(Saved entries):
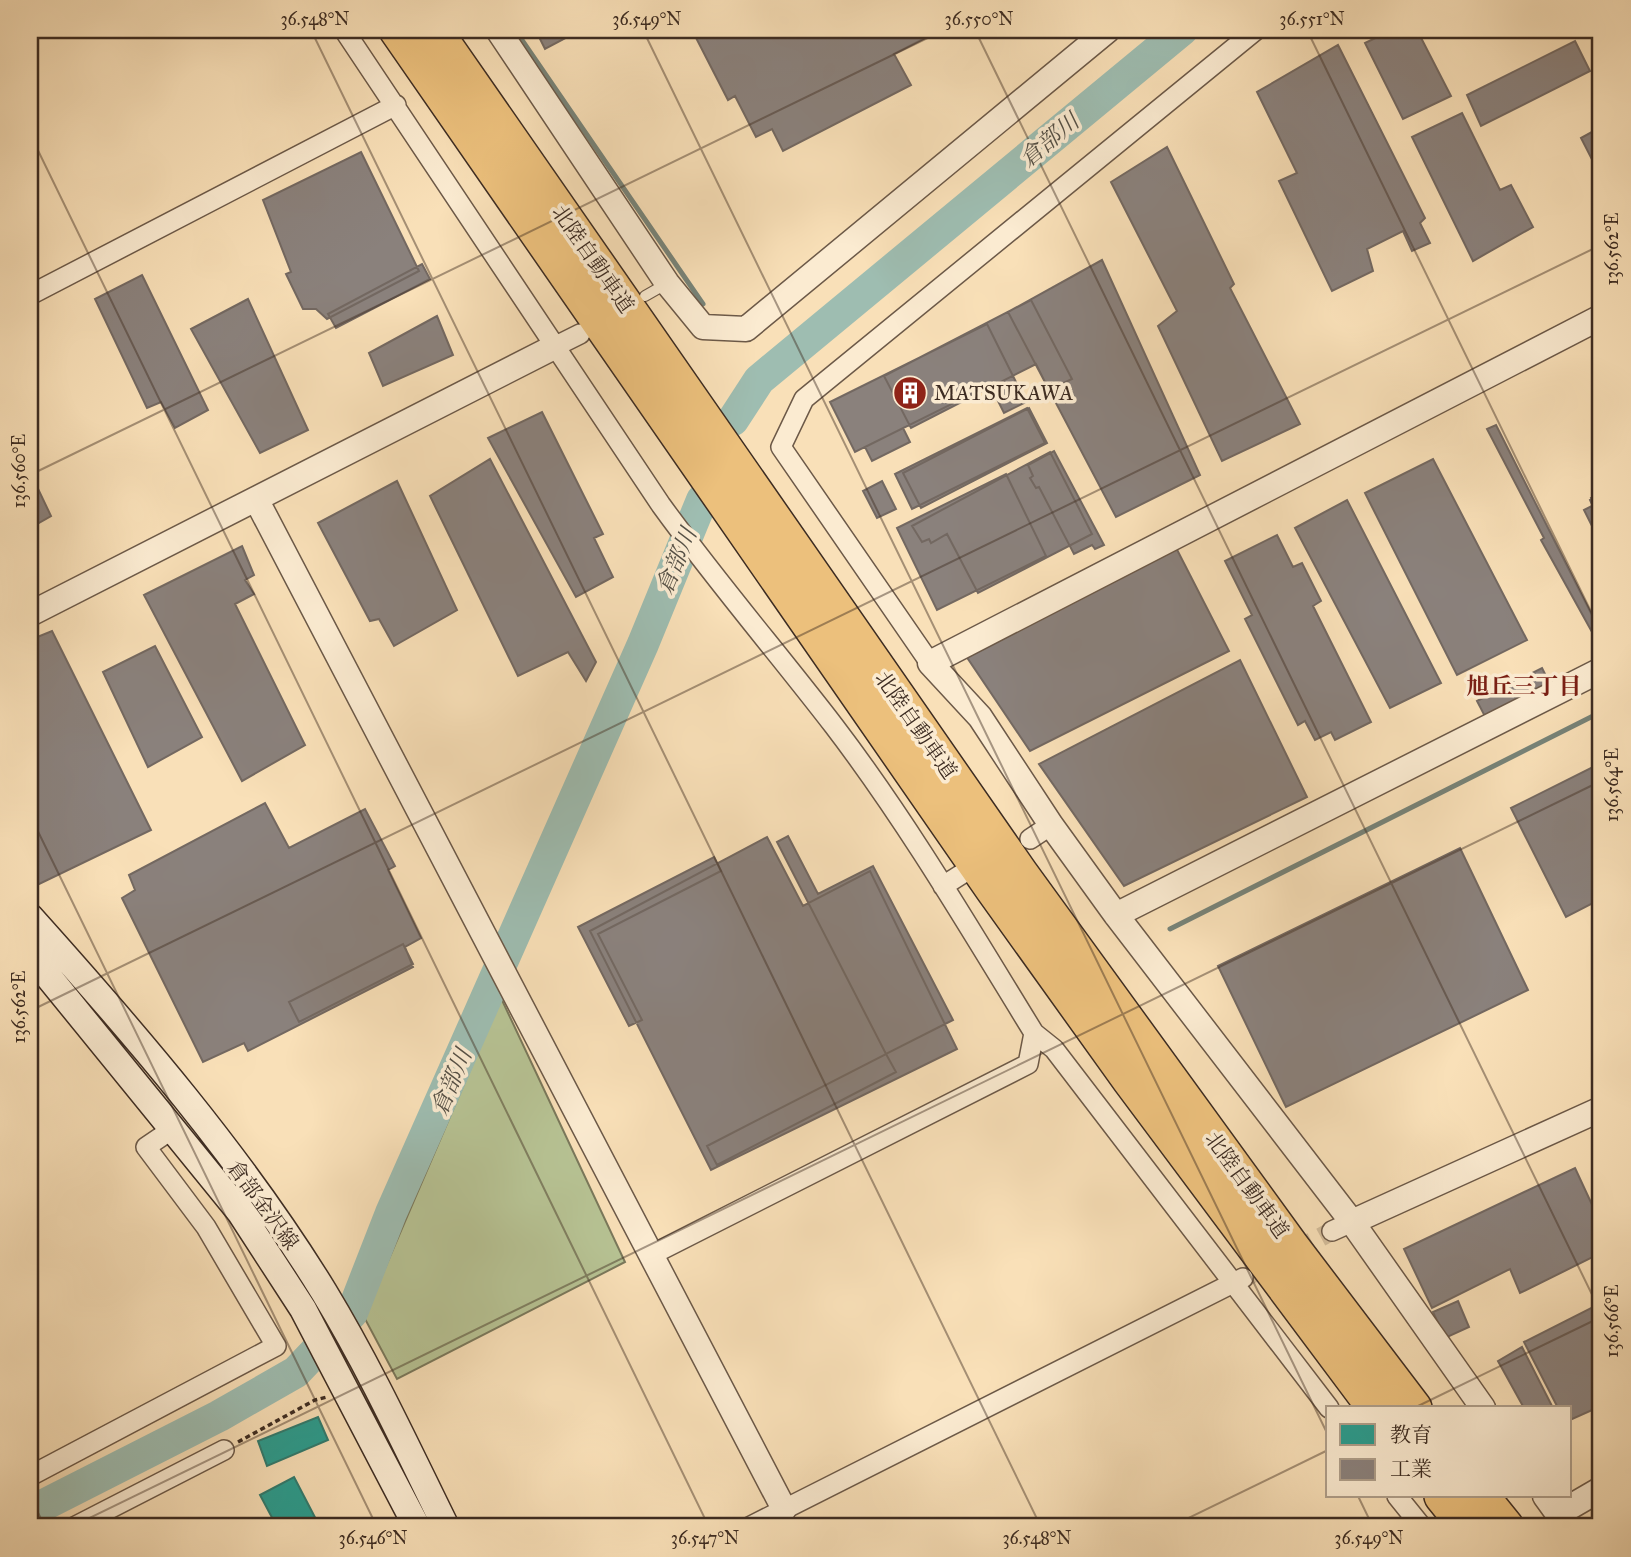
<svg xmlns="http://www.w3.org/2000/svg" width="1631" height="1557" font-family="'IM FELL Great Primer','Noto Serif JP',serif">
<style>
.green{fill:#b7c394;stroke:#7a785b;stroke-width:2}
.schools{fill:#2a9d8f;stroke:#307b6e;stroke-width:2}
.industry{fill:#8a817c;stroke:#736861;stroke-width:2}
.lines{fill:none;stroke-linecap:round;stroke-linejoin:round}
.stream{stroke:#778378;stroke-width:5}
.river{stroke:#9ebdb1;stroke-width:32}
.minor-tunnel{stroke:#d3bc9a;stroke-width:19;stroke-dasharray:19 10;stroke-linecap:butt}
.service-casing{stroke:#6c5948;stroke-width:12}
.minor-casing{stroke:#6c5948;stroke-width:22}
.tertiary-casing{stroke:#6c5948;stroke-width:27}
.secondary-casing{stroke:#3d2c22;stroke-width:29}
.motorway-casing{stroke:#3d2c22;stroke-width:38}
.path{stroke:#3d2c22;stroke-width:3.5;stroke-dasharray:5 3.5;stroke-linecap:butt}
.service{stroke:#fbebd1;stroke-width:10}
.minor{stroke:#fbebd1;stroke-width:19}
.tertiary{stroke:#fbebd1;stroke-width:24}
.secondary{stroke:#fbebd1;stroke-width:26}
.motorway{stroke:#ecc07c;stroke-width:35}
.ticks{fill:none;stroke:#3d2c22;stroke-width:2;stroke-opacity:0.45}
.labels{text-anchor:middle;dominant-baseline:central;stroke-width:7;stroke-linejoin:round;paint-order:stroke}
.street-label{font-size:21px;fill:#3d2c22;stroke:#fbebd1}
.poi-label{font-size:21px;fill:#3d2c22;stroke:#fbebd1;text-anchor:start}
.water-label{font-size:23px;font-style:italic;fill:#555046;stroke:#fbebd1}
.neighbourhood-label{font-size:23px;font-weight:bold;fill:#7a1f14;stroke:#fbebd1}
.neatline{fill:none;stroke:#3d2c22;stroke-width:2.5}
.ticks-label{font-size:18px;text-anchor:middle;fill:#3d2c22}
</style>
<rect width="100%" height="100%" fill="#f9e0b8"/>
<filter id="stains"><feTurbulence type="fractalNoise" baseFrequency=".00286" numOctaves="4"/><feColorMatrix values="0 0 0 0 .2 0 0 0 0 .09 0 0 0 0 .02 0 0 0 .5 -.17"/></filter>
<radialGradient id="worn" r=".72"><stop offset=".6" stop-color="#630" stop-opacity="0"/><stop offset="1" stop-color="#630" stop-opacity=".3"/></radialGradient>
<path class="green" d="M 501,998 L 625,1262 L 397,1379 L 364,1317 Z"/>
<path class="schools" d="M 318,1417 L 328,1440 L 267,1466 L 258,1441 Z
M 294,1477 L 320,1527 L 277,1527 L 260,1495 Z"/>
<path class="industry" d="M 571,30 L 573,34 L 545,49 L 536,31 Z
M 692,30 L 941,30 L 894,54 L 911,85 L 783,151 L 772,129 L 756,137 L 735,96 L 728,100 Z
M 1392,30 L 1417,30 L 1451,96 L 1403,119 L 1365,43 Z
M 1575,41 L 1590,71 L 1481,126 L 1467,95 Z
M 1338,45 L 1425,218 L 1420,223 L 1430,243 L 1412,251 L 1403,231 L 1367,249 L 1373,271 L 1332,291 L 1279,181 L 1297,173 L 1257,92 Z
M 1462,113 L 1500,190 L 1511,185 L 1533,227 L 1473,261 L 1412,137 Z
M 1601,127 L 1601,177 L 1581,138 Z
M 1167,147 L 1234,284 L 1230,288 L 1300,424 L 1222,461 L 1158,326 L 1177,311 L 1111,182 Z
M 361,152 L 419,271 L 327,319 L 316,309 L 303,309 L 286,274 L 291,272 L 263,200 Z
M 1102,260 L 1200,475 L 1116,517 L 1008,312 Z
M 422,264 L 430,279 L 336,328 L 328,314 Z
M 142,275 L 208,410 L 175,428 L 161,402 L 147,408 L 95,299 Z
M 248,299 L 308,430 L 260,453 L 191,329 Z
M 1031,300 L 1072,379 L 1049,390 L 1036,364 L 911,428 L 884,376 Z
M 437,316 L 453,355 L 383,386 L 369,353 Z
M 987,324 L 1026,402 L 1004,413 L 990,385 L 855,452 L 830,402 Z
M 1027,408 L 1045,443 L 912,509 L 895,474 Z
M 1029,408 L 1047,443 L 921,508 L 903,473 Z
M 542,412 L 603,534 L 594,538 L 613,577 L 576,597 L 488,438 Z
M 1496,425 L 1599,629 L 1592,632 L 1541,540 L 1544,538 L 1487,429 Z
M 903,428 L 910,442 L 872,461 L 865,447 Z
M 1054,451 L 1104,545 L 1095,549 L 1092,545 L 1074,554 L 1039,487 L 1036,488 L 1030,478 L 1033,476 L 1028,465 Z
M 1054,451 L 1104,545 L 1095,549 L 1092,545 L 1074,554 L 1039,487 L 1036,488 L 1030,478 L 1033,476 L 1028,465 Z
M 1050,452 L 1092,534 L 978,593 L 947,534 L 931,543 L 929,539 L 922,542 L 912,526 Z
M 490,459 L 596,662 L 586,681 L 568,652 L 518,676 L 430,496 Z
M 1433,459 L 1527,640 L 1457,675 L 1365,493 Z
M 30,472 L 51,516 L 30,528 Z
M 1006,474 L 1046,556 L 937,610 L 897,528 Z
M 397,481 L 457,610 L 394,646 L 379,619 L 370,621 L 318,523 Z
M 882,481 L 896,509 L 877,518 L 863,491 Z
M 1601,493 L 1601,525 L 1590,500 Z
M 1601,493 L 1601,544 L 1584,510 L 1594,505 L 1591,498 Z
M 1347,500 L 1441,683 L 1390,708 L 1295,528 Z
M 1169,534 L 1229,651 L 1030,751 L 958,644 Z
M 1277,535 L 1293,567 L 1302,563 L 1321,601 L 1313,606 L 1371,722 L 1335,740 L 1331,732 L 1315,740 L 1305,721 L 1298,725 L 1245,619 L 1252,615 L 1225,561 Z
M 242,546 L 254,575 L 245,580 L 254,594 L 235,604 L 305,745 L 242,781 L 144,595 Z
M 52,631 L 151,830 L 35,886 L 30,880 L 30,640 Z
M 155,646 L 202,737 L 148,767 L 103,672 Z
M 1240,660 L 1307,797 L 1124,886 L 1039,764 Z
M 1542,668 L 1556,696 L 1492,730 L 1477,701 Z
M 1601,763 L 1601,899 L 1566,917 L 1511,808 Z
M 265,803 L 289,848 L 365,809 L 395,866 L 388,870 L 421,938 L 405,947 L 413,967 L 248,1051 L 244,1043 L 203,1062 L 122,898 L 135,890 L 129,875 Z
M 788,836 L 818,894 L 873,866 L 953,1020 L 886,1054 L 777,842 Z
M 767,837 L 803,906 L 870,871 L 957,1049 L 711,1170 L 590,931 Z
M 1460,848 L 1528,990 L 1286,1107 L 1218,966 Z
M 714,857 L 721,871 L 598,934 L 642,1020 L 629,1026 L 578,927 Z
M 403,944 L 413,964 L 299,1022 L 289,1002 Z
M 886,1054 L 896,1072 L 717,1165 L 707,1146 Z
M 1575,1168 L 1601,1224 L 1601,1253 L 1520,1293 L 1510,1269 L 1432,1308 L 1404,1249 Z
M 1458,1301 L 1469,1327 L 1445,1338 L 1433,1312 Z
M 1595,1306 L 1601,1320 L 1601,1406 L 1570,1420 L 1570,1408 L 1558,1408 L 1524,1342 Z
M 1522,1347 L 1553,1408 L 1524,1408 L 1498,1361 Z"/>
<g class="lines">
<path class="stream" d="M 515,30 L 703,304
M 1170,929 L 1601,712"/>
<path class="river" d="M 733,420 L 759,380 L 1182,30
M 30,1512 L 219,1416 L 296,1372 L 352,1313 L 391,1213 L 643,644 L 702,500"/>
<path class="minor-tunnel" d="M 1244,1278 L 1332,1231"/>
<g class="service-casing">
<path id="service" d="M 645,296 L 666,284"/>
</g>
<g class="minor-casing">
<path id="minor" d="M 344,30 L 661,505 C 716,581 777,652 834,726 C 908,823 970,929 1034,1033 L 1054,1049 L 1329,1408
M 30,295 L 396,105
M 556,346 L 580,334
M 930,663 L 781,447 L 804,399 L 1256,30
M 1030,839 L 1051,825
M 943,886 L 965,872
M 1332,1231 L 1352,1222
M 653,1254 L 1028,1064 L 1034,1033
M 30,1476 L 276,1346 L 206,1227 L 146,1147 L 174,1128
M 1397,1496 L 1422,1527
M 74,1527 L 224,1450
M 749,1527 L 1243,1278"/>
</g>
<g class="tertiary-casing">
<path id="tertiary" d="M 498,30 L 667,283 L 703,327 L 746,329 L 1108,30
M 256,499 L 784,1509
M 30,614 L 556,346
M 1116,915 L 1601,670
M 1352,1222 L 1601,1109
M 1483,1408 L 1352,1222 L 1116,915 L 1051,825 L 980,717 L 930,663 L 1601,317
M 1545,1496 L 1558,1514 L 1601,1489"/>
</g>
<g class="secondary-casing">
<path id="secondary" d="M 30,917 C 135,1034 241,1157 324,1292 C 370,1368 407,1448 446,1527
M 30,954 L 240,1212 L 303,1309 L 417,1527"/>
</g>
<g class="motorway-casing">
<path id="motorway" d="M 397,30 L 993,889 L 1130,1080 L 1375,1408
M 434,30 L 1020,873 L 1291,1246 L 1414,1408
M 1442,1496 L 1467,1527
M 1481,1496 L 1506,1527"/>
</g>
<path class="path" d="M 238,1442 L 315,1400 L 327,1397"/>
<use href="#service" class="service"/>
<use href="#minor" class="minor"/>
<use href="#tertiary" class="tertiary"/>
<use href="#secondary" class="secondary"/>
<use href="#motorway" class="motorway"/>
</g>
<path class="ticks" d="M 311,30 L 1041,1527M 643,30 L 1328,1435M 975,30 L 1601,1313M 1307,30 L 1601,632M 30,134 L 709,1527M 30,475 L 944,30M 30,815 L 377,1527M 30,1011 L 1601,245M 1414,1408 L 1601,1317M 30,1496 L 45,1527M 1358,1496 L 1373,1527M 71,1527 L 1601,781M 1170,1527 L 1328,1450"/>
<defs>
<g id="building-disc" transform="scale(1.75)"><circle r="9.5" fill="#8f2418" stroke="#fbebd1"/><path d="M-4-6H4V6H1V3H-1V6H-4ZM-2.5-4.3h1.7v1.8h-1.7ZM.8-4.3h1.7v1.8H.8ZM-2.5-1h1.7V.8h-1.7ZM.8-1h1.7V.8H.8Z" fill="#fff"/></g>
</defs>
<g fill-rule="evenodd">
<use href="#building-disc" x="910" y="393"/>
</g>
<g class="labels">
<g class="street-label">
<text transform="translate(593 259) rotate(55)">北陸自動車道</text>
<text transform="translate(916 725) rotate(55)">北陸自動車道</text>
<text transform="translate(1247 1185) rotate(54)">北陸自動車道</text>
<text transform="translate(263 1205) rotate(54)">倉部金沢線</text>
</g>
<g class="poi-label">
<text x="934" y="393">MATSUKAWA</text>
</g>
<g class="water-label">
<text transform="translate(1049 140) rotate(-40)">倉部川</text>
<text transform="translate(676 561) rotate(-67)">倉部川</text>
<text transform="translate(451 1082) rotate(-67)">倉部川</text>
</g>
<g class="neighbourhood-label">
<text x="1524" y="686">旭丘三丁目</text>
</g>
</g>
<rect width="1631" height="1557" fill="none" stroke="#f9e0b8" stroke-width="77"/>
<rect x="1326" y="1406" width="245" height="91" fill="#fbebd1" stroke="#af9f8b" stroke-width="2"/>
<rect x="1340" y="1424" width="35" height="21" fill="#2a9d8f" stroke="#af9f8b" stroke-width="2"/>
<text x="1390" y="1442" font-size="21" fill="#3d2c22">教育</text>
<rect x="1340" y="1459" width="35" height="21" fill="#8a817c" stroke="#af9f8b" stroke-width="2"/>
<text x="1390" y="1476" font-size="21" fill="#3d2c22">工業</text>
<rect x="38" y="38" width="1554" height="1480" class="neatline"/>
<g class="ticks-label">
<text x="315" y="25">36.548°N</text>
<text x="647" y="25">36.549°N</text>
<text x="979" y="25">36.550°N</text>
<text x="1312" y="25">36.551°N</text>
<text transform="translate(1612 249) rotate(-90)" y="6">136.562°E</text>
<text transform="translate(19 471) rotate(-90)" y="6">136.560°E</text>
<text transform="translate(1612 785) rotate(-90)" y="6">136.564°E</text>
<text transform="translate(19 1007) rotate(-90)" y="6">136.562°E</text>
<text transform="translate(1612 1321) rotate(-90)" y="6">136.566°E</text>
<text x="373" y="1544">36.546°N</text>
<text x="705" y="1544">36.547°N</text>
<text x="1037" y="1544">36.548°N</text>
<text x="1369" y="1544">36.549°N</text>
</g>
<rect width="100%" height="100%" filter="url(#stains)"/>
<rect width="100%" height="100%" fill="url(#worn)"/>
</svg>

(What you have to do):
Scan the entries above for the word "worn" and collect each line holding it.

(Answer):
<radialGradient id="worn" r=".72"><stop offset=".6" stop-color="#630" stop-opacity="0"/><stop offset="1" stop-color="#630" stop-opacity=".3"/></radialGradient>
<rect width="100%" height="100%" fill="url(#worn)"/>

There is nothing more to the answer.